═════ SOURCE DATA

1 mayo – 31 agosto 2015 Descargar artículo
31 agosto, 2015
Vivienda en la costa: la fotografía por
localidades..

══════════
═════ SOURCE DATA

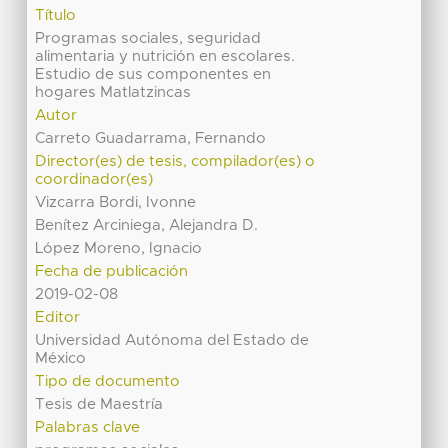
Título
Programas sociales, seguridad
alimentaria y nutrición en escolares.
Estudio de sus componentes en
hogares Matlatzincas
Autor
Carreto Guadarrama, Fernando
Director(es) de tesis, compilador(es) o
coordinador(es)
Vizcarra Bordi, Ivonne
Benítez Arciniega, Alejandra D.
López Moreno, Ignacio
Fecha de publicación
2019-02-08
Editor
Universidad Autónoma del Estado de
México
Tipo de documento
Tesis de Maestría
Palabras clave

══════════
═════ SOURCE DATA

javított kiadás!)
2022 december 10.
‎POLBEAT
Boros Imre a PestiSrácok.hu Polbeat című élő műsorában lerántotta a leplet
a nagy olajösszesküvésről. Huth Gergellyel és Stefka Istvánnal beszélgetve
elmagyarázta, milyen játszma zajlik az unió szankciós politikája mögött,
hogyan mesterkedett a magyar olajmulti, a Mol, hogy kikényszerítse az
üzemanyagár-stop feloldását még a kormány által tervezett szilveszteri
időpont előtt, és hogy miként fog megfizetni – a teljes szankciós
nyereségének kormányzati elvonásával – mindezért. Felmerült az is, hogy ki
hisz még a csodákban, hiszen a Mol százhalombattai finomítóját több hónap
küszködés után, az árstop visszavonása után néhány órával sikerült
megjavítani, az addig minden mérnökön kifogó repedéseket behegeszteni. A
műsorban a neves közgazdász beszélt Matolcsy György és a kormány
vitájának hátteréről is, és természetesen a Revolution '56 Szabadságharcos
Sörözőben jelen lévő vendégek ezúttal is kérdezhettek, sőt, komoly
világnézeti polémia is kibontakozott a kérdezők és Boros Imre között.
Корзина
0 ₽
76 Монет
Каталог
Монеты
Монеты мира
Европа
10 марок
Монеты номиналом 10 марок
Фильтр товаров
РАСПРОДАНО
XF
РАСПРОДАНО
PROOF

══════════

TASK DESCRIPTION =>
In the material from the line with "1 mayo – 31 agosto 2015 Descargar artículo" to the line with "localidades..", swap "Vivienda" for "Casa" and give those lines again with nothing else changed.

RESPONSE FOR THIS EXERCISE =>
1 mayo – 31 agosto 2015 Descargar artículo
31 agosto, 2015
Casa en la costa: la fotografía por
localidades..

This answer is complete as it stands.